§ **Aim of the task**
An exact copy of the listing below is needed, with no pictures in it.

§ **Information supplied**
________________________________________

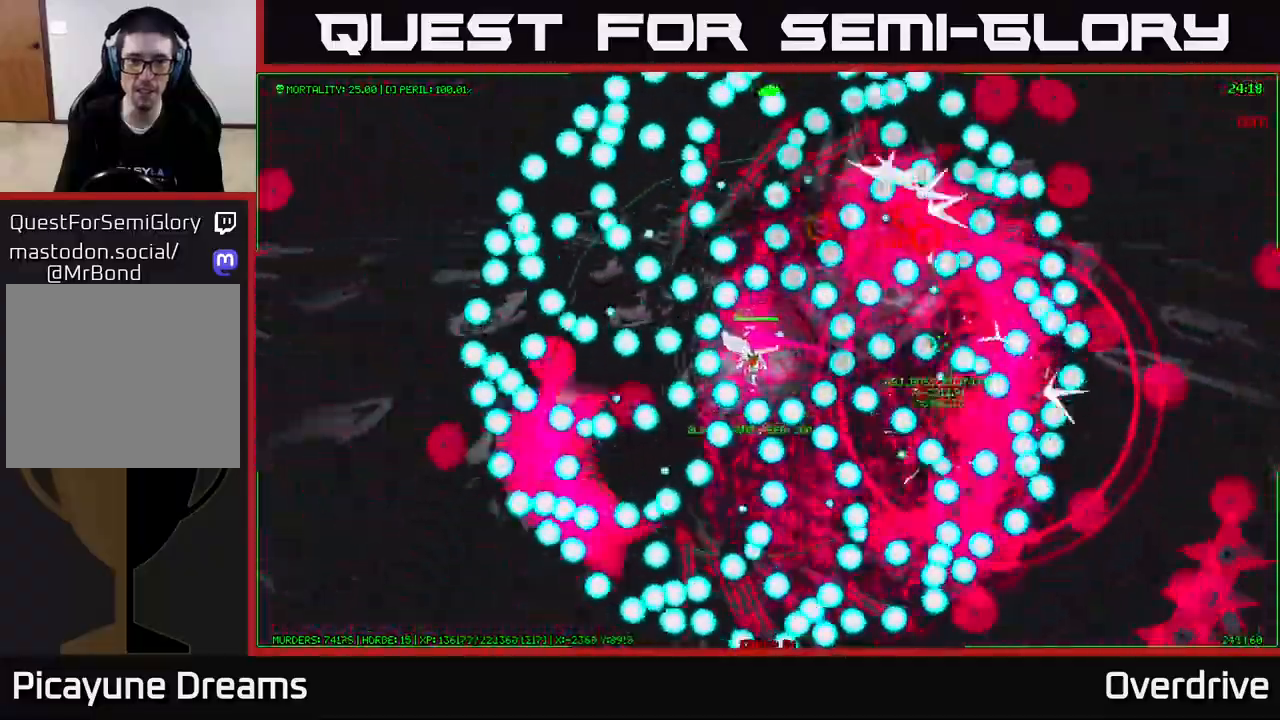
{"buttons": [], "left_stick": "center", "right_stick": "center", "events": [[200, "left_stick", "right"], [317, "left_stick", "center"]]}
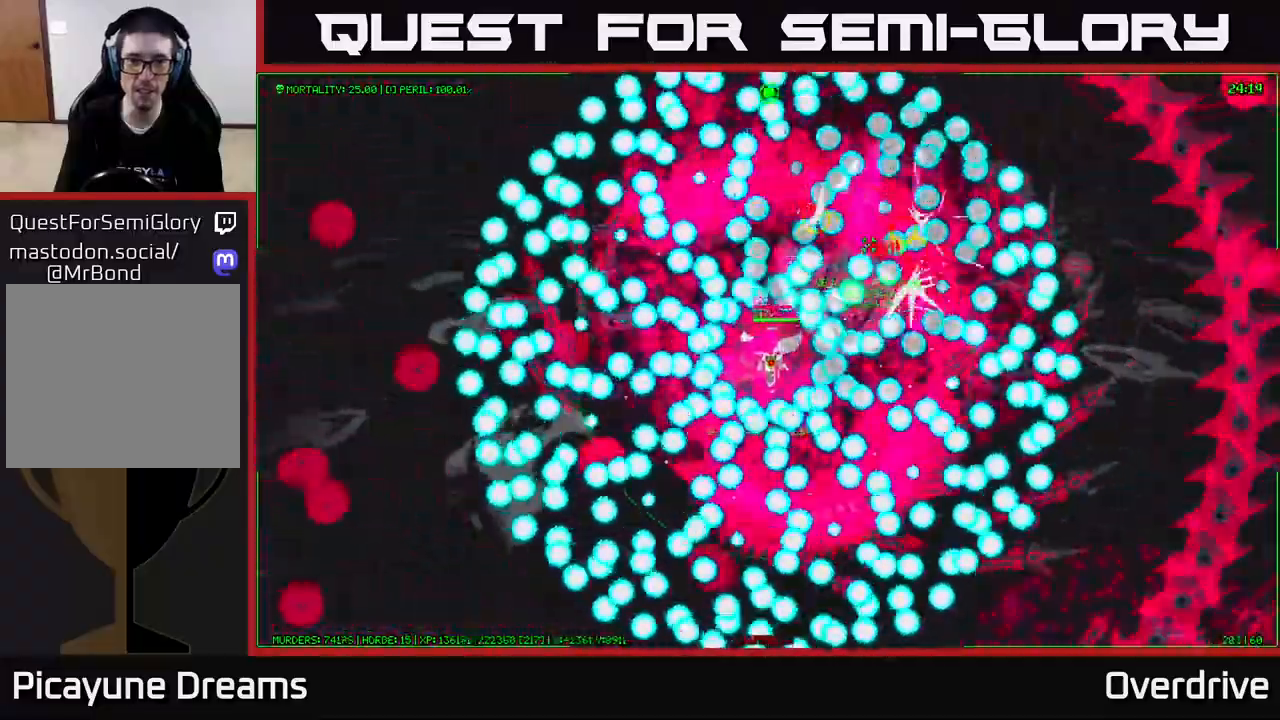
{"buttons": [], "left_stick": "center", "right_stick": "center", "events": []}
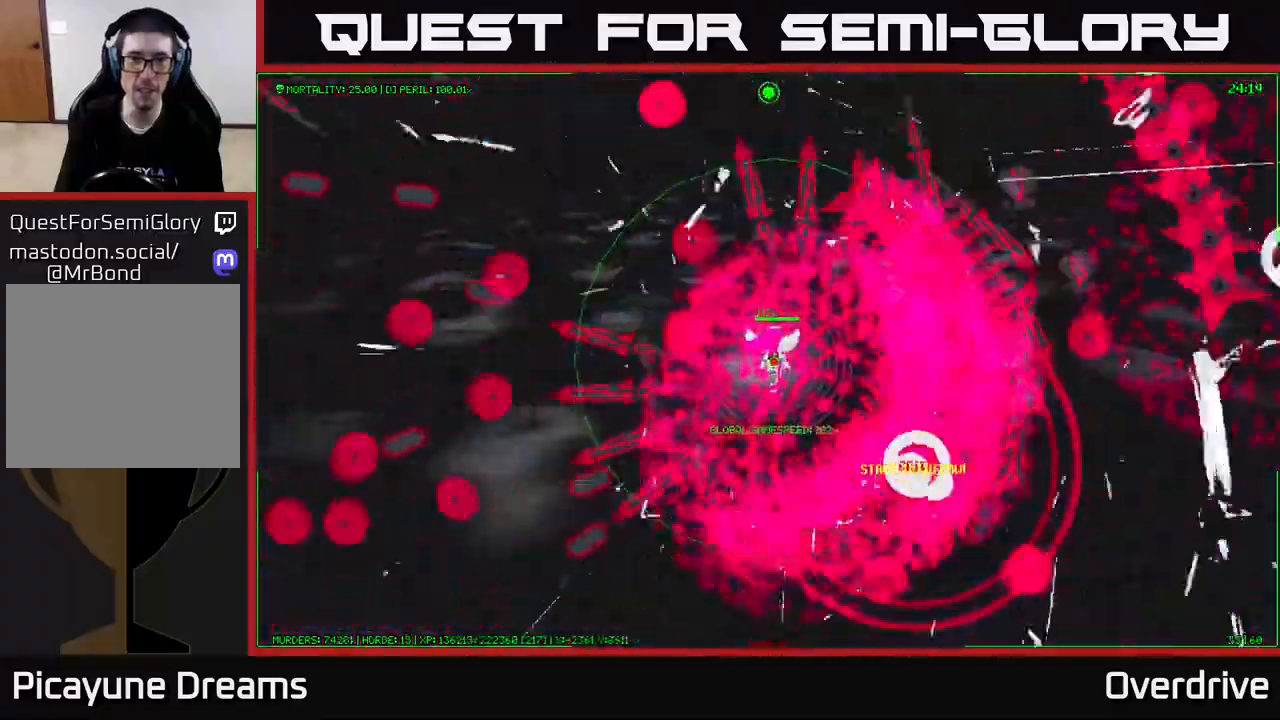
{"buttons": [], "left_stick": "center", "right_stick": "center", "events": []}
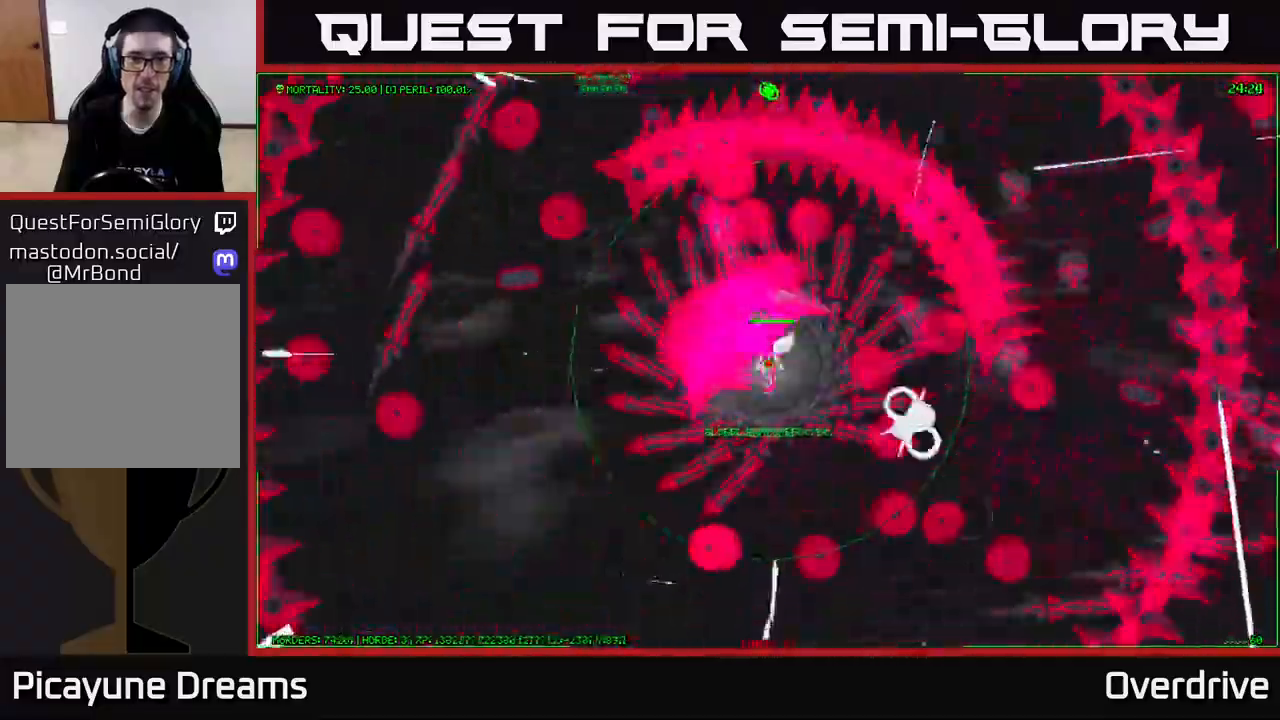
{"buttons": [], "left_stick": "right", "right_stick": "center", "events": [[150, "left_stick", "down"], [400, "left_stick", "right"]]}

________________________________________

§ **Result**
{"buttons": [], "left_stick": "center", "right_stick": "center", "events": [[200, "left_stick", "right"], [317, "left_stick", "center"]]}
{"buttons": [], "left_stick": "center", "right_stick": "center", "events": []}
{"buttons": [], "left_stick": "center", "right_stick": "center", "events": []}
{"buttons": [], "left_stick": "right", "right_stick": "center", "events": [[150, "left_stick", "down"], [400, "left_stick", "right"]]}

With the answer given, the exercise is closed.